Developing the leaders of the future at a global automotive firm

A global automotive business held an ambition to lead a transport revolution focused on zero emissions and congestion, and lower crash rates. The idea was to create a safer, better and greener world within which to operate, in response to modern-day consumer expectations.

To get there, they needed their leaders at all levels to contribute towards creating the right sort of environment. The best environment would be one that nurtured talented people to reach their potential, made staff feel valued, and encouraged contribution from all levels. It would support the development of exciting new products.

Having lost many leaders due to retirement and a global rationalisation programme, the company now needed to identify potential leaders and develop new leadership capabilities within the business. That’s where we could help.
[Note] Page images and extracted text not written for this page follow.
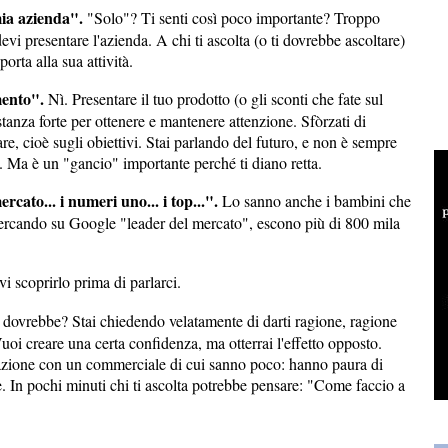
mia azienda".
"Solo"? Ti senti così poco importante? Troppo
evi presentare l'azienda. A chi ti ascolta (o ti dovrebbe ascoltare)
porta alla sua attività.
mento".
Nì. Presentare il tuo prodotto (o gli sconti che fate sul
tanza forte per ottenere e mantenere attenzione. Sfòrzati di
are, cioè sugli obiettivi. Stai parlando del futuro, e non è sempre
ri. Ma è un "gancio" importante perché ti diano retta.
cato... i numeri uno... i top...".
Lo sanno anche i bambini che
cercando su Google "leader del mercato", escono più di 800 mila
 scoprirlo prima di parlarci.
dovrebbe? Stai chiedendo velatamente di darti ragione, ragione
uoi creare una certa confidenza, ma otterrai l'effetto opposto.
azione con un commerciale di cui sanno poco: hanno paura di
ne. In pochi minuti chi ti ascolta potrebbe pensare: "Come faccio a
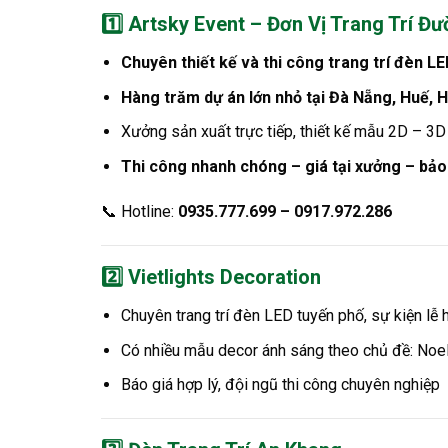
1️⃣
Artsky Event – Đơn Vị Trang Trí Đ
Chuyên thiết kế và thi công trang trí đèn LE
Hàng trăm dự án lớn nhỏ tại Đà Nẵng, Huế, 
Xưởng sản xuất trực tiếp, thiết kế mẫu 2D – 3
Thi công nhanh chóng – giá tại xưởng – bảo
📞 Hotline:
0935.777.699 – 0917.972.286
2️⃣
Vietlights Decoration
Chuyên trang trí đèn LED tuyến phố, sự kiện lễ h
Có nhiều mẫu decor ánh sáng theo chủ đề: Noel,
Báo giá hợp lý, đội ngũ thi công chuyên nghiệp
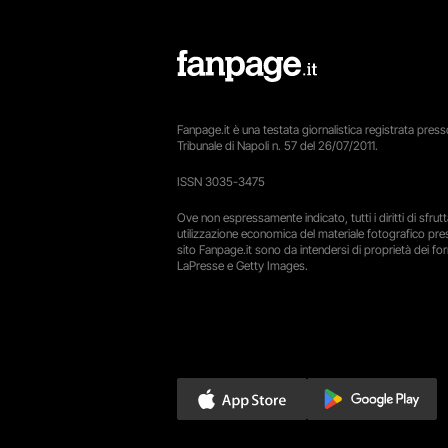
Fanpage.it è una testata giornalistica registrata presso
Tribunale di Napoli n. 57 del 26/07/2011.
ISSN 3035-3475
Ove non espressamente indicato, tutti i diritti di sfru
utilizzazione economica del materiale fotografico pre
sito Fanpage.it sono da intendersi di proprietà dei forn
LaPresse e Getty Images.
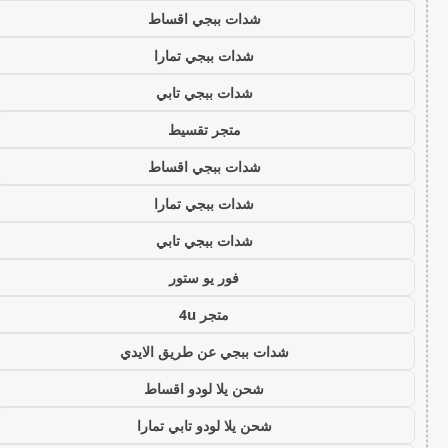
شدات ببجي اقساط
شدات ببجي تمارا
شدات ببجي تابي
متجر تقسيط
شدات ببجي اقساط
شدات ببجي تمارا
شدات ببجي تابي
فور يو ستور
متجر 4u
شدات ببجي عن طريق الايدي
شحن يلا لودو اقساط
شحن يلا لودو تابي تمارا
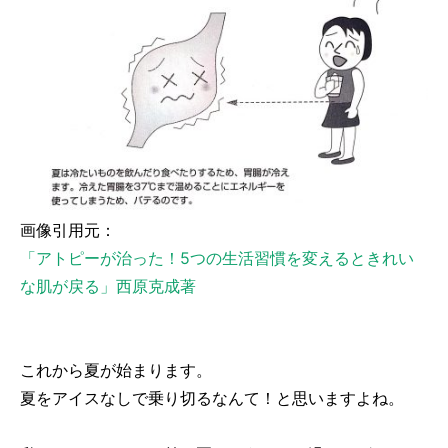
画像引用元：
「アトピーが治った！5つの生活習慣を変えるときれい
な肌が戻る」西原克成著
これから夏が始まります。
夏をアイスなしで乗り切るなんて！と思いますよね。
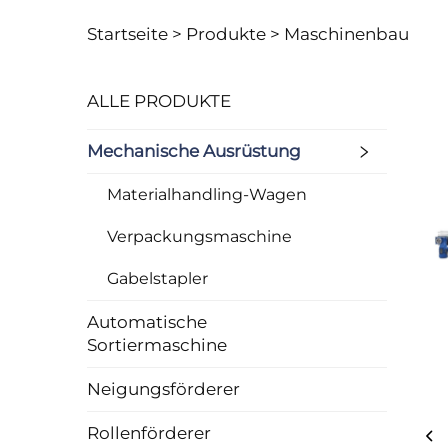
Startseite >
Produkte
>
Maschinenbau
ALLE PRODUKTE
Mechanische Ausrüstung
Materialhandling-Wagen
Verpackungsmaschine
Gabelstapler
Automatische
Sortiermaschine
Neigungsförderer
Rollenförderer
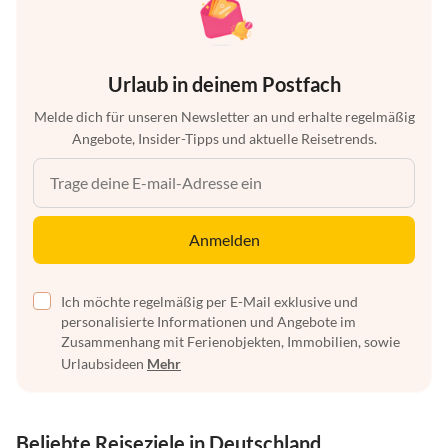
Urlaub in deinem Postfach
Melde dich für unseren Newsletter an und erhalte regelmäßig
Angebote, Insider-Tipps und aktuelle Reisetrends.
Anmelden
Ich möchte regelmäßig per E-Mail exklusive und
personalisierte Informationen und Angebote im
Zusammenhang mit Ferienobjekten, Immobilien, sowie
Urlaubsideen
Mehr
Beliebte Reiseziele in Deutschland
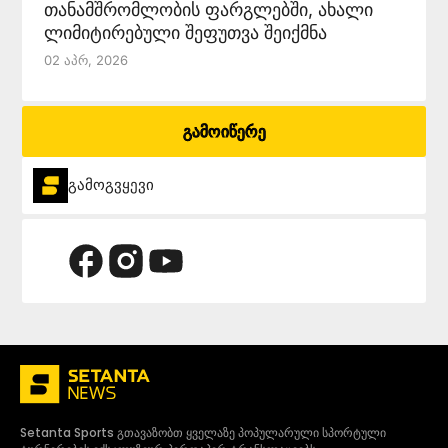
თანამშრომლობის ფარგლებში, ახალი
ლიმიტირებული შეფუთვა შეიქმნა
02 Აპრ, 2026
გამოიწერე
გამოგვყევი
Setanta Sports გთავაზობთ ყველაზე პოპულარული სპორტული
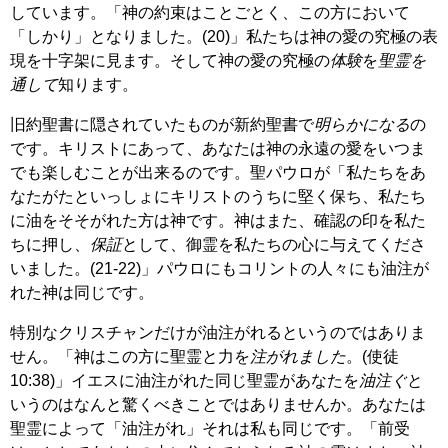
しています。「神の約束はことごとく、この方において
「しかり」となりました。(20)」私たちは神の愛の究極の表
現を十字架に見ます。そして神の愛の究極の
体験
を
聖霊を
通して
知ります。
旧約聖書に隠されていたものが新約聖書で
明らかになる
の
です。キリストにあって、あなたは神の永遠の愛をいつま
でも楽しむことが出来るのです。聖パウロが「私たちをあ
なたがたといっしょにキリストのうちに堅く保ち、私たち
に油をそそがれた方は神です。神はまた、確認の印を私た
ちに押し、
保証
として、御霊を私たちの心に与えてくださ
いました。(21-22)」パウロにもコリントの人々にも油注が
れた神は同じです。
特別なクリスチャンだけが油注がれるというのではありま
せん。「神はこの方に聖霊と力を
注がれました
。(使徒
10:38)」イエスに油注がれた同じ聖霊があなたを
油注ぐ
と
いうのはなんと驚くべきことではありませんか。あなたは
聖霊によって「油注がれ」それは私も同じです。「前受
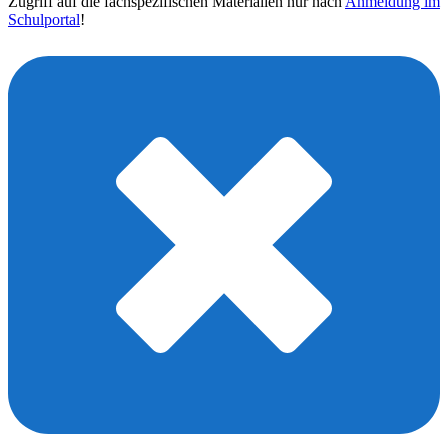
Zugriff auf die fachspezifischen Materialien nur nach
Anmeldung im
Schulportal
!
Having successfully delivered HR support and projects for them in the past, the automotive brand turned to us to review its talent management strategy and create a high-potential leadership pipeline across the UK and Europe. The goal was to boost resilience, create a succession plan to future-proof the business, and get it ready for the tough commercial challenges that lay ahead.

How we did it

We began by engaging with senior stakeholders to reaffirm the organisation’s goals and ethos. In line with these, our proposed approach would support its talent to push the limits of innovation.

The first step was to identify what leadership capabilities would be necessary to implement the business strategy. To do this, we held interviews internally with colleagues, and externally with industry figures and academics. This helped us to define the competencies required to be a great leader within the business and across the industry.

By reviewing these competencies in a number of stakeholder workshops, we then built a skills, competencies and behavioural matrix, and created leadership models for the business.

These became the basis for a series of development centres, at which we measured existing leaders’ skills, their leadership potential and any development gaps. We ran, managed and reported on 100 development centres over eight months, assessing people for skills such as:

  • The ability to lead transformational change,
  • Problem solving and decision-making using analytics and data, and
  • How person-centred, empathic and collaborative they were.

This meant we could look at how individual leaders would need to be supported to achieve their potential, through assignments, projects, coaching, training or mentoring. It also led us to a strong talent pipeline of future leaders.

“Great leadership drives business strategy, change and innovation, whereas poor leadership can negatively impact business decision making, trust and employee engagement.”

The result

Through our work, we established the skills, competencies and behaviours that effective leaders within this organisation needed to demonstrate. We were then able to successfully identify and develop an 800-strong leadership cohort and pipeline of high-potential future leaders.

This has helped the business to make succession plans and has made it a more resilient organisation. Its leaders are now in the best mindset to create the right environment in which to realise the business strategy.